DONALD HOFFMAN: Right, I would agree that perception is an illusion that works for us, but I would take it a step further and say that the brain is part of that illusion, so that the brain itself is an illusion, that neurons don’t exist except when we see them, just like the different colors on the dress only exist when we perceive them and so that there’s some reality, and we’re utterly ignorant about what that reality is that’s actually creating our experiences and so forth. One of the experiences that we create is the brain itself but brains and neurons, although I do study them, and I think it’s very important to do neuroscience and for everyday neuroscience, it’s perfectly fine to talk about neural activity having causal powers, strictly speaking, it’s false, and we’re going to need to find a deeper understanding of reality that gives rise to what we call space and time and the brain.
ELIZABETH VARGAS: All right.
CHRISTINE C: Well, I disagree with that, but I take the spirit of your sentiment and I think it’s an interesting perspective and we study kind of the neural instantiation of decisions and perception and it’s known in humans, if you electrically stimulate areas in certain parts of the brain, you can make people see things or perceive things and so I feel comfortable asserting that the activity of neurons in the brain subserves perception but I think that there’s a lot of really interesting work to be done to understand how experience and biases and kind of our internal expectation shape what it is that we see and feel.
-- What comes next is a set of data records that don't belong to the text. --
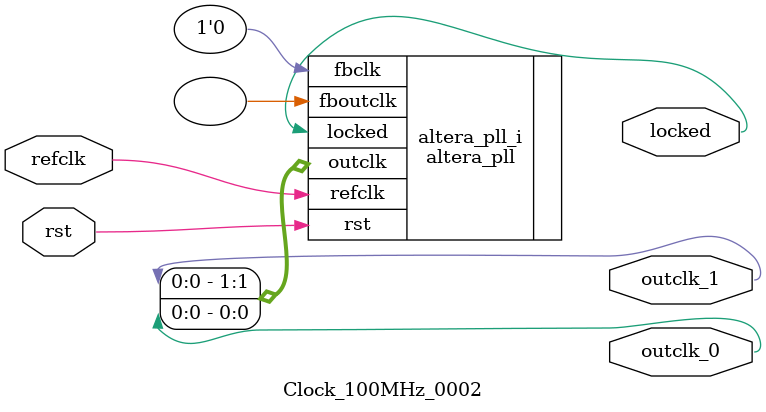
<source format=v>
`timescale 1ns/10ps
module  Clock_100MHz_0002(

	// interface 'refclk'
	input wire refclk,

	// interface 'reset'
	input wire rst,

	// interface 'outclk0'
	output wire outclk_0,

	// interface 'outclk1'
	output wire outclk_1,

	// interface 'locked'
	output wire locked
);

	altera_pll #(
		.fractional_vco_multiplier("false"),
		.reference_clock_frequency("50.0 MHz"),
		.operation_mode("direct"),
		.number_of_clocks(2),
		.output_clock_frequency0("50.000000 MHz"),
		.phase_shift0("0 ps"),
		.duty_cycle0(50),
		.output_clock_frequency1("100.000000 MHz"),
		.phase_shift1("0 ps"),
		.duty_cycle1(50),
		.output_clock_frequency2("0 MHz"),
		.phase_shift2("0 ps"),
		.duty_cycle2(50),
		.output_clock_frequency3("0 MHz"),
		.phase_shift3("0 ps"),
		.duty_cycle3(50),
		.output_clock_frequency4("0 MHz"),
		.phase_shift4("0 ps"),
		.duty_cycle4(50),
		.output_clock_frequency5("0 MHz"),
		.phase_shift5("0 ps"),
		.duty_cycle5(50),
		.output_clock_frequency6("0 MHz"),
		.phase_shift6("0 ps"),
		.duty_cycle6(50),
		.output_clock_frequency7("0 MHz"),
		.phase_shift7("0 ps"),
		.duty_cycle7(50),
		.output_clock_frequency8("0 MHz"),
		.phase_shift8("0 ps"),
		.duty_cycle8(50),
		.output_clock_frequency9("0 MHz"),
		.phase_shift9("0 ps"),
		.duty_cycle9(50),
		.output_clock_frequency10("0 MHz"),
		.phase_shift10("0 ps"),
		.duty_cycle10(50),
		.output_clock_frequency11("0 MHz"),
		.phase_shift11("0 ps"),
		.duty_cycle11(50),
		.output_clock_frequency12("0 MHz"),
		.phase_shift12("0 ps"),
		.duty_cycle12(50),
		.output_clock_frequency13("0 MHz"),
		.phase_shift13("0 ps"),
		.duty_cycle13(50),
		.output_clock_frequency14("0 MHz"),
		.phase_shift14("0 ps"),
		.duty_cycle14(50),
		.output_clock_frequency15("0 MHz"),
		.phase_shift15("0 ps"),
		.duty_cycle15(50),
		.output_clock_frequency16("0 MHz"),
		.phase_shift16("0 ps"),
		.duty_cycle16(50),
		.output_clock_frequency17("0 MHz"),
		.phase_shift17("0 ps"),
		.duty_cycle17(50),
		.pll_type("General"),
		.pll_subtype("General")
	) altera_pll_i (
		.rst	(rst),
		.outclk	({outclk_1, outclk_0}),
		.locked	(locked),
		.fboutclk	( ),
		.fbclk	(1'b0),
		.refclk	(refclk)
	);
endmodule


</source>
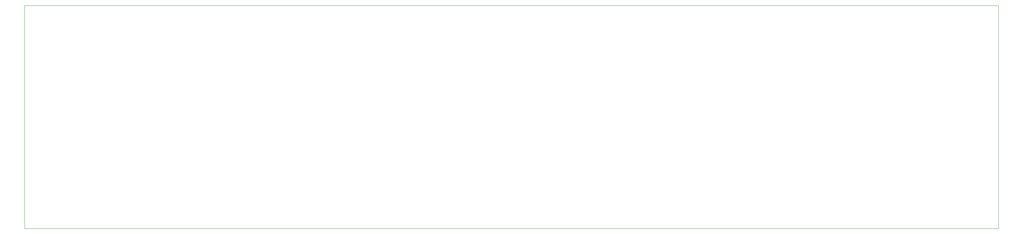
<source format=gbr>
%TF.GenerationSoftware,Altium Limited,Altium Designer,24.6.1 (21)*%
G04 Layer_Color=0*
%FSLAX45Y45*%
%MOMM*%
%TF.SameCoordinates,ADE2F598-D5D4-4EA7-B13B-C0ACE0DB1145*%
%TF.FilePolarity,Positive*%
%TF.FileFunction,Profile,NP*%
%TF.Part,Single*%
G01*
G75*
%TA.AperFunction,Profile*%
%ADD21C,0.02540*%
D21*
X1470000Y1040000D02*
X26987500D01*
Y6895000D01*
X1470000D01*
Y1040000D01*
%TF.MD5,ed8d5c8e89702739b717cca5f547d801*%
M02*

</source>
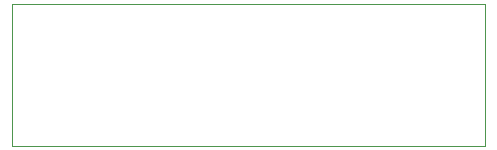
<source format=gbr>
%TF.GenerationSoftware,KiCad,Pcbnew,7.0.5-0*%
%TF.CreationDate,2023-06-10T22:57:50-04:00*%
%TF.ProjectId,proto-power-rails,70726f74-6f2d-4706-9f77-65722d726169,0*%
%TF.SameCoordinates,Original*%
%TF.FileFunction,Profile,NP*%
%FSLAX46Y46*%
G04 Gerber Fmt 4.6, Leading zero omitted, Abs format (unit mm)*
G04 Created by KiCad (PCBNEW 7.0.5-0) date 2023-06-10 22:57:50*
%MOMM*%
%LPD*%
G01*
G04 APERTURE LIST*
%TA.AperFunction,Profile*%
%ADD10C,0.100000*%
%TD*%
G04 APERTURE END LIST*
D10*
X128000000Y-100000000D02*
X168000000Y-100000000D01*
X168000000Y-112000000D01*
X128000000Y-112000000D01*
X128000000Y-100000000D01*
M02*

</source>
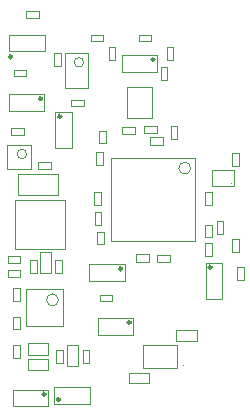
<source format=gbr>
%TF.GenerationSoftware,Altium Limited,Altium Designer,20.2.5 (213)*%
G04 Layer_Color=32768*
%FSLAX25Y25*%
%MOIN*%
%TF.SameCoordinates,C9AA4840-3426-47ED-90B3-6D3E683A03ED*%
%TF.FilePolarity,Positive*%
%TF.FileFunction,Other,Top_Assembly*%
%TF.Part,Single*%
G01*
G75*
%TA.AperFunction,NonConductor*%
%ADD77C,0.00984*%
%ADD78C,0.00394*%
D77*
X27092Y125000D02*
G03*
X27092Y125000I-492J0D01*
G01*
X66652Y36428D02*
G03*
X66652Y36428I-492J0D01*
G01*
X43485Y105155D02*
G03*
X43485Y105155I-492J0D01*
G01*
X93566Y54832D02*
G03*
X93566Y54832I-492J0D01*
G01*
X74572Y124037D02*
G03*
X74572Y124037I-492J0D01*
G01*
X63724Y54326D02*
G03*
X63724Y54326I-492J0D01*
G01*
X38294Y12498D02*
G03*
X38294Y12498I-492J0D01*
G01*
X43060Y10774D02*
G03*
X43060Y10774I-492J0D01*
G01*
X37029Y111026D02*
G03*
X37029Y111026I-492J0D01*
G01*
D78*
X33597Y96566D02*
G03*
X33597Y96566I-197J0D01*
G01*
X31959Y92550D02*
G03*
X31959Y92550I-1575J0D01*
G01*
X42528Y43959D02*
G03*
X42528Y43959I-1969J0D01*
G01*
X84482Y22177D02*
G03*
X84482Y22177I-197J0D01*
G01*
X100286Y82708D02*
G03*
X100286Y82708I-197J0D01*
G01*
X86616Y87859D02*
G03*
X86616Y87859I-1969J0D01*
G01*
X50962Y123145D02*
G03*
X50962Y123145I-1575J0D01*
G01*
X38006Y126744D02*
Y132256D01*
X26195D02*
X38006D01*
X26195Y126744D02*
X38006D01*
X26195D02*
Y132256D01*
X55722Y32345D02*
Y37857D01*
X67533Y32345D02*
Y37857D01*
X55722Y32345D02*
X67533D01*
X55722Y37857D02*
X67533D01*
X25266Y87432D02*
Y95700D01*
X33534Y87432D02*
Y95700D01*
X25266Y87432D02*
X33534D01*
X25266Y95700D02*
X33534D01*
X31898Y35298D02*
Y47502D01*
X44102Y35298D02*
Y47502D01*
X31898Y35298D02*
X44102D01*
X31898Y47502D02*
X44102D01*
X70591Y21361D02*
X82009D01*
X70591D02*
Y29039D01*
X82009D01*
Y21361D02*
Y29039D01*
X100943Y81942D02*
Y87257D01*
X93857Y81942D02*
Y87257D01*
Y81942D02*
X100943D01*
X93857Y87257D02*
X100943D01*
X66053Y19684D02*
X72746D01*
X66053Y16141D02*
X72746D01*
X66053D02*
Y19684D01*
X72746Y16141D02*
Y19684D01*
X100517Y60033D02*
X102683D01*
X100517Y64167D02*
X102683D01*
X100517Y60033D02*
Y64167D01*
X102683Y60033D02*
Y64167D01*
X60238Y63450D02*
Y91402D01*
X88191Y63450D02*
Y91402D01*
X60238Y63450D02*
X88191D01*
X60238Y91402D02*
X88191D01*
X44663Y126295D02*
X52537D01*
X44663Y114483D02*
X52537D01*
Y126295D01*
X44663Y114483D02*
Y126295D01*
X28232Y77368D02*
X44768D01*
X28232Y60832D02*
X44768D01*
X28232D02*
Y77368D01*
X44768Y60832D02*
Y77368D01*
X65366Y104682D02*
Y114918D01*
X73634Y104682D02*
Y114918D01*
X65366D02*
X73634D01*
X65366Y104682D02*
X73634D01*
X29143Y78900D02*
X42529D01*
X29143Y85986D02*
X42529D01*
Y78900D02*
Y85986D01*
X29143Y78900D02*
Y85986D01*
X81855Y34070D02*
X88745D01*
X81855Y30330D02*
X88745D01*
X81855D02*
Y34070D01*
X88745Y30330D02*
Y34070D01*
X41519Y52935D02*
X43881D01*
X41519Y57265D02*
X43881D01*
X41519Y52935D02*
Y57265D01*
X43881Y52935D02*
Y57265D01*
X41619Y22935D02*
Y27265D01*
X43981Y22935D02*
Y27265D01*
X41619Y22935D02*
X43981D01*
X41619Y27265D02*
X43981D01*
X39145Y20530D02*
Y24270D01*
X32255Y20530D02*
Y24270D01*
Y20530D02*
X39145D01*
X32255Y24270D02*
X39145D01*
X31835Y138019D02*
Y140381D01*
X36165Y138019D02*
Y140381D01*
X31835D02*
X36165D01*
X31835Y138019D02*
X36165D01*
X27417Y24733D02*
Y28867D01*
X29583Y24733D02*
Y28867D01*
X27417Y24733D02*
X29583D01*
X27417Y28867D02*
X29583D01*
X27417Y43733D02*
X29583D01*
X27417Y47867D02*
X29583D01*
X27417Y43733D02*
Y47867D01*
X29583Y43733D02*
Y47867D01*
X27417Y34233D02*
Y38367D01*
X29583Y34233D02*
Y38367D01*
X27417Y34233D02*
X29583D01*
X27417Y38367D02*
X29583D01*
X25668Y51617D02*
Y53783D01*
X29802Y51617D02*
Y53783D01*
X25668D02*
X29802D01*
X25668Y51617D02*
X29802D01*
X27633Y118517D02*
X31767D01*
X27633Y120683D02*
X31767D01*
Y118517D02*
Y120683D01*
X27633Y118517D02*
Y120683D01*
X41119Y122035D02*
X43481D01*
X41119Y126365D02*
X43481D01*
X41119Y122035D02*
Y126365D01*
X43481Y122035D02*
Y126365D01*
X26895Y101281D02*
X31226D01*
X26895Y98919D02*
X31226D01*
X26895D02*
Y101281D01*
X31226Y98919D02*
Y101281D01*
X35835Y87519D02*
X40165D01*
X35835Y89881D02*
X40165D01*
Y87519D02*
Y89881D01*
X35835Y87519D02*
Y89881D01*
X41563Y94718D02*
Y106528D01*
X47075Y94718D02*
Y106528D01*
X41563D02*
X47075D01*
X41563Y94718D02*
X47075D01*
X46886Y108512D02*
Y110677D01*
X51020Y108512D02*
Y110677D01*
X46886D02*
X51020D01*
X46886Y108512D02*
X51020D01*
X36430Y52855D02*
Y59745D01*
X40170Y52855D02*
Y59745D01*
X36430Y52855D02*
X40170D01*
X36430Y59745D02*
X40170D01*
X25668Y58483D02*
X29802D01*
X25668Y56317D02*
X29802D01*
X25668D02*
Y58483D01*
X29802Y56317D02*
Y58483D01*
X33019Y52835D02*
X35381D01*
X33019Y57165D02*
X35381D01*
X33019Y52835D02*
Y57165D01*
X35381Y52835D02*
Y57165D01*
X32255Y25730D02*
Y29470D01*
X39145Y25730D02*
Y29470D01*
X32255D02*
X39145D01*
X32255Y25730D02*
X39145D01*
X45497Y21855D02*
Y28745D01*
X49237Y21855D02*
Y28745D01*
X45497Y21855D02*
X49237D01*
X45497Y28745D02*
X49237D01*
X63825Y101468D02*
X68156D01*
X63825Y99106D02*
X68156D01*
X63825D02*
Y101468D01*
X68156Y99106D02*
Y101468D01*
X70925Y101939D02*
X75256D01*
X70925Y99577D02*
X75256D01*
X70925D02*
Y101939D01*
X75256Y99577D02*
Y101939D01*
X73235Y95719D02*
X77565D01*
X73235Y98081D02*
X77565D01*
Y95719D02*
Y98081D01*
X73235Y95719D02*
Y98081D01*
X95317Y70167D02*
X97483D01*
X95317Y66033D02*
X97483D01*
Y70167D01*
X95317Y66033D02*
Y70167D01*
X93781Y75635D02*
Y79965D01*
X91419Y75635D02*
Y79965D01*
X93781D01*
X91419Y75635D02*
X93781D01*
X75436Y59028D02*
X79767D01*
X75436Y56666D02*
X79767D01*
X75436D02*
Y59028D01*
X79767Y56666D02*
Y59028D01*
X56681Y75635D02*
Y79965D01*
X54319Y75635D02*
Y79965D01*
X56681D01*
X54319Y75635D02*
X56681D01*
X68404Y56724D02*
X72735D01*
X68404Y59087D02*
X72735D01*
Y56724D02*
Y59087D01*
X68404Y56724D02*
Y59087D01*
X50717Y23033D02*
Y27167D01*
X52883Y23033D02*
Y27167D01*
X50717Y23033D02*
X52883D01*
X50717Y27167D02*
X52883D01*
X102881Y88735D02*
Y93065D01*
X100519Y88735D02*
Y93065D01*
X102881D01*
X100519Y88735D02*
X102881D01*
X79917Y101867D02*
X82083D01*
X79917Y97733D02*
X82083D01*
Y101867D01*
X79917Y97733D02*
Y101867D01*
X91644Y44394D02*
X97156D01*
X91644Y56205D02*
X97156D01*
Y44394D02*
Y56205D01*
X91644Y44394D02*
Y56205D01*
X78678Y124045D02*
Y128178D01*
X80843Y124045D02*
Y128178D01*
X78678Y124045D02*
X80843D01*
X78678Y128178D02*
X80843D01*
X59317Y128167D02*
X61483D01*
X59317Y124033D02*
X61483D01*
Y128167D01*
X59317Y124033D02*
Y128167D01*
X53333Y130117D02*
X57467D01*
X53333Y132283D02*
X57467D01*
Y130117D02*
Y132283D01*
X53333Y130117D02*
Y132283D01*
X56107Y100231D02*
X58272D01*
X56107Y96097D02*
X58272D01*
Y100231D01*
X56107Y96097D02*
Y100231D01*
X55117Y89033D02*
Y93167D01*
X57283Y89033D02*
Y93167D01*
X55117Y89033D02*
X57283D01*
X55117Y93167D02*
X57283D01*
X91417Y69042D02*
X93583D01*
X91417Y64908D02*
X93583D01*
Y69042D01*
X91417Y64908D02*
Y69042D01*
X63643Y125467D02*
X75454D01*
X63643Y119955D02*
X75454D01*
Y125467D01*
X63643Y119955D02*
Y125467D01*
X69333Y130117D02*
X73467D01*
X69333Y132283D02*
X73467D01*
Y130117D02*
Y132283D01*
X69333Y130117D02*
Y132283D01*
X76666Y117385D02*
X78831D01*
X76666Y121519D02*
X78831D01*
X76666Y117385D02*
Y121519D01*
X78831Y117385D02*
Y121519D01*
X104383Y50633D02*
Y54767D01*
X102217Y50633D02*
Y54767D01*
X104383D01*
X102217Y50633D02*
X104383D01*
X91417Y58733D02*
X93583D01*
X91417Y62867D02*
X93583D01*
X91417Y58733D02*
Y62867D01*
X93583Y58733D02*
Y62867D01*
X52794Y50244D02*
Y55756D01*
X64605Y50244D02*
Y55756D01*
X52794Y50244D02*
X64605D01*
X52794Y55756D02*
X64605D01*
X56333Y45583D02*
X60467D01*
X56333Y43417D02*
X60467D01*
X56333D02*
Y45583D01*
X60467Y43417D02*
Y45583D01*
X55417Y66667D02*
X57583D01*
X55417Y62533D02*
X57583D01*
Y66667D01*
X55417Y62533D02*
Y66667D01*
X54717Y69050D02*
Y73184D01*
X56883Y69050D02*
Y73184D01*
X54717Y69050D02*
X56883D01*
X54717Y73184D02*
X56883D01*
X27364Y13927D02*
X39175D01*
X27364Y8415D02*
X39175D01*
Y13927D01*
X27364Y8415D02*
Y13927D01*
X53005Y9344D02*
Y14856D01*
X41194Y9344D02*
Y14856D01*
X53005D01*
X41194Y9344D02*
X53005D01*
X26099Y112456D02*
X37910D01*
X26099Y106944D02*
X37910D01*
Y112456D01*
X26099Y106944D02*
Y112456D01*
%TF.MD5,a9f6531990e21be46582fc034a64301e*%
M02*

</source>
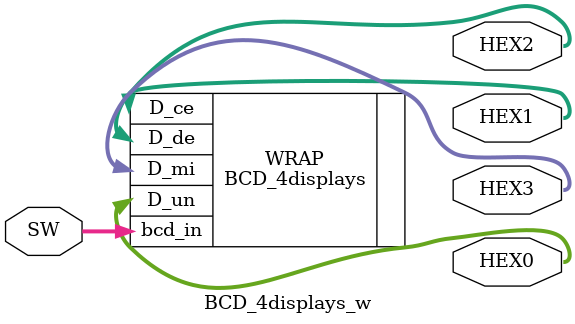
<source format=v>
module BCD_4displays_w( 
	input [9:0] SW, 
	output [0:6] HEX0,
	output [0:6] HEX1,
	output [0:6] HEX2,
	output [0:6] HEX3
	); 
	
	BCD_4displays WRAP( 
		.bcd_in(SW), 	
		.D_un(HEX0),
		.D_de(HEX1),
		.D_ce(HEX2), 
		.D_mi(HEX3)
); 

endmodule 


</source>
ANIL SETH: So, my closing thing is it’s a combination of two phrases that I’ve borrowed from other people, one from psychologist Chris Frith, and the other from a friend of mine in New York, Baba Brinkman, and I would say that perception is a controlled hallucination and what we call reality is when we agree about our hallucinations.
ELIZABETH VARGAS: When they align.
ANIL SETH: When they line up, yeah.
ELIZABETH VARGAS: That’s it?
ANIL SETH: What else do you want?
BEAU LOTTO: Well, I’ll sort of … I think I’ll finish with how I started. Do you now know less at the end than you thought you knew at the beginning? Right. There’s actually tremendous power in that. So, what I like to think about perception is once you understand perception as you now do and maybe did before, it requires you to enter conflict in a new way. Conflict is only a way in which we learn. So, the way we enter conflict, we usually enter conflict with the aim to convince the other person that’s wrong and to shift them towards us.
BEAU LOTTO: The problem is they’re trying to do exactly the same thing, prove that we’re wrong to shift them towards you and so notice the conflict set up to win but not learn and you only ever learn if you move and so I think the power of understanding perception is it requires you to enter conflict with question, enter conflict with doubt, enter conflict with uncertainty because imagine what would happen if we enter conflict with a question instead of an answer, because everything that you’re perceiving is grounded in your history, which means that everything that the other person is perceiving is also grounded in their history. So, it gives you a basis from which at least to sit with the aim of understanding and I think that, for me, is the power of understanding perception.
ELIZABETH VARGAS: All right, thank you so much.